◆ **Tekst do ćwiczeń**
————
Warmia Traveland liderem. Teraz podejmie u siebie Pomezanię Malbork

Już w najbliższą niedzielę szczypiorniści z Olsztyna rozegrają pierwszy mecz nowego sezonu przed własną publicznością. Rywalami podopiecznych Giennadija Kamielina będzie Polski Cukier Pomezania Malbork.

Warmiacy dobrze zaczęli sezon, wygrywając na wyjeździe zdecydowanie ze Śląskiem Wrocław 38:26. Okazałe zwycięstwo dało Warmii pierwsze miejsce w tabeli i powinno cieszyć. Jednak warto przypomnieć, że przeciwko olsztynianom wystąpiło zaledwie ośmiu zawodników Śląska i to juniorów. - W takich meczach kluczowe jest zachowanie koncentracji - mówi Marcin Malewski, skrzydłowy Warmii Traveland. - Śląsk Wrocław w poprzednim sezonie grał w ekstraklasie i po spadku do I ligi większość zawodników odeszła z drużyny. Zastąpili ich młodzi gracze, w większości juniorzy. Bronili się dzielnie, ale byli tylko w ósemkę. Miało być ich więcej, ale klub nie zgłosił kilku graczy na czas. Nas cieszą dwa zdobyte punkty i okazała wygrana, ale jest jeszcze sporo do poprawienia. Należy pamiętać, że za nami dopiero pierwszy mecz i wiedzieliśmy, że nie wszystko będzie funkcjonować tak, jakbyśmy chcieli.

Najbliższy rywal powinien być zdecydowanie trudniejszy. Polski Cukier Pomezania Malbork pokonał w poprzedniej kolejce 27:22 rezerwy Orlenu Wisły Płock. W zeszłym sezonie oba mecze Warmii z Pomezanią były bardzo zacięte. W Malborku olsztynianie wygrali 34:33, zaś u siebie przegrali 29:30.
————
◆ **Załączony wykaz**
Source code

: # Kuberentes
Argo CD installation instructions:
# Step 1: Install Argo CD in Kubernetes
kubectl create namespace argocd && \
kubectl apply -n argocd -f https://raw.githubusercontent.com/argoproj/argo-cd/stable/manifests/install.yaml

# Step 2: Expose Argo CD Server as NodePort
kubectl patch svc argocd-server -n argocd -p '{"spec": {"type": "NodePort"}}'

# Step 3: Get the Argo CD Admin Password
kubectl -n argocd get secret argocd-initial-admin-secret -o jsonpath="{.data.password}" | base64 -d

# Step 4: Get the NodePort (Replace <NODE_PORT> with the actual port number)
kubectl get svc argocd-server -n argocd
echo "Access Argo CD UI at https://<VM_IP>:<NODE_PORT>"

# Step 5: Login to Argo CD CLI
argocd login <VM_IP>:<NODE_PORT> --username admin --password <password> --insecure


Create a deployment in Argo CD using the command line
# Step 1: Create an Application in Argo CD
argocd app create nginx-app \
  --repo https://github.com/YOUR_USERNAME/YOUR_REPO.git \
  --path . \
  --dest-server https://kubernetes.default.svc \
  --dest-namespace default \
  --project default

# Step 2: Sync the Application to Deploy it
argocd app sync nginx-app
————
◆ **Zadania do wykonania**
[a] Odpowiedz na poniższe pytania na podstawie tekstu o Warmii Traveland.
(i) Czyimi podopiecznymi są szczypiorniści z Olsztyna?
(ii) Z jakim wynikiem Warmia wygrała na wyjeździe ze Śląskiem Wrocław?
(iii) Z jakim wynikiem Pomezania Malbork pokonała w poprzedniej kolejce rezerwy Orlenu Wisły Płock?
[b] Przepisz fragment tekstu o Warmii Traveland, zaczynając od słów „Już w najbliższą” i kończąc na słowach „Cukier Pomezania Malbork.”, i zamień w nim „w najbliższą niedzielę” na „w najbliższą sobotę”.
Wykaz nie jest potrzebny do wykonania zadań.

◆ **Odpowiedzi do zadań**
[a]
(i) Giennadija Kamielina.
(ii) 38:26.
(iii) 27:22.

[b]
Już w najbliższą sobotę szczypiorniści z Olsztyna rozegrają pierwszy mecz nowego sezonu przed własną publicznością. Rywalami podopiecznych Giennadija Kamielina będzie Polski Cukier Pomezania Malbork.